Queensland’s back-to-back State of Origin series wins – their first since 2017 – thanks to a dominant 32-6 Game Two win at Suncorp in front of a delirious home crowd will only add to Maroons lore. Yet for New South Wales, it was a humiliating and self-inflicted defeat, which has taken the Blues to a crossroads at which some difficult decisions need to be made.
The tortoise and the hare is an appropriate parable for both this series and the Billy Slater-Brad Fittler coaching rivalry. For two years, Slater has been deliberate and methodical in his approach – in planning and preparation, team selection and interchange rotation, and how to deal with game plans and players who missed being picked. All contingencies have been prepared for. There has been nothing sexy about Slater’s approach but Queensland have just gone into every game confident they were ready and would not be let down by those off the field.
Fittler, by contrast, has opted for an increasingly dangerous combination of risk-taking and stubbornness throughout this series. His approach has at times been kamikaze in nature, featuring a resounding self-belief in the face of common sense and popular opinion that has led to moves few others could understand.
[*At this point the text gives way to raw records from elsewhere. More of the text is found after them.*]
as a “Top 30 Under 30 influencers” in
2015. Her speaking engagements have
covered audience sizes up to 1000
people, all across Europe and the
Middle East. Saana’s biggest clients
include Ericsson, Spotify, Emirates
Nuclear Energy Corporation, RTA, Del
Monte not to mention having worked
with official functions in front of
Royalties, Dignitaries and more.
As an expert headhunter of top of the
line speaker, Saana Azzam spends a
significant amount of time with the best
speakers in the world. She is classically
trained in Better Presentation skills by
It was slow and steady against a desire for quick fixes and a devotion to impulse. And it led to Slater winning four of five games against Fittler.
For the first time in the last six years, Queensland were not only favoured but heavily so in the 2023 series. But the burden of expectation did not weigh them down, nor did any pressure applied by New South Wales. Slater has re-instilled the resilience that Queensland have made famous – an ability to absorb pressure and then take opportunities when they arrive. Seven linebreaks and six tries in Brisbane, despite being well beaten in the possession stakes, is testament to the Maroons’ patience and ruthlessness.
Luck, of course, plays its part in all sporting contests and it was the Maroons who got the rub of the green in Brisbane. Queensland’s first try was questionable at best with potentially two knock-ons in the play while their second appeared to come off a forward pass. The early injury to Tom Trbojevic sent any plans the Blues had completely off the rails. The better team won, but in truth it was the better prepared team that won.
Damien Cook played 78 minutes of a game which New South Wales needed to win. The Blues had 55% of possession yet scored just a single try and conceded 32 points to a Maroons team that had just a 45% share. New South Wales had more tackle breaks, post-contact metres and passes yet were never in the game.
If that doesn’t sum up the Fittler era, then it at least gives a suitable eulogy for his final years. In the opening game when Trbojevic went down late with an injury, he opted for Nicho Hynes, despite having numerous more suitable options to play centre among a string of edge backrowers. Hynes conceded the defining try playing out of position.
Rather than admit his mistake when Trbojevic went down again on Wednesday, Fittler doubled down by choosing arguably the least suitable person from his bench to play the all-important left centre. Cook turns 32 on Friday. He stands 1.78m tall, which is short for a centre. He has spent most of his career playing hooker. Yet Fittler plumped for him ahead of playing a backrower like Hudson Young, Liam Martin or Cameron Murray.
Cook, typically, tried so hard but he was found out time and time again. Poor positional work contributed to the first try. He spilled an attempted bomb that led to the final try. In between were poor tap-ons and defensive reads. None of this was Cook’s fault – he was set up to fail.
Realistically, Fittler has little chance of being named New South Wales coach next year, and the NSWRL will now seriously consider his suitability to both select and lead the team into the dead rubber in Sydney. Defeat, of course, is always around the corner in Origin, but on what was a night of great celebration for Queensland, New South Wales have found themselves at the start of a great reckoning.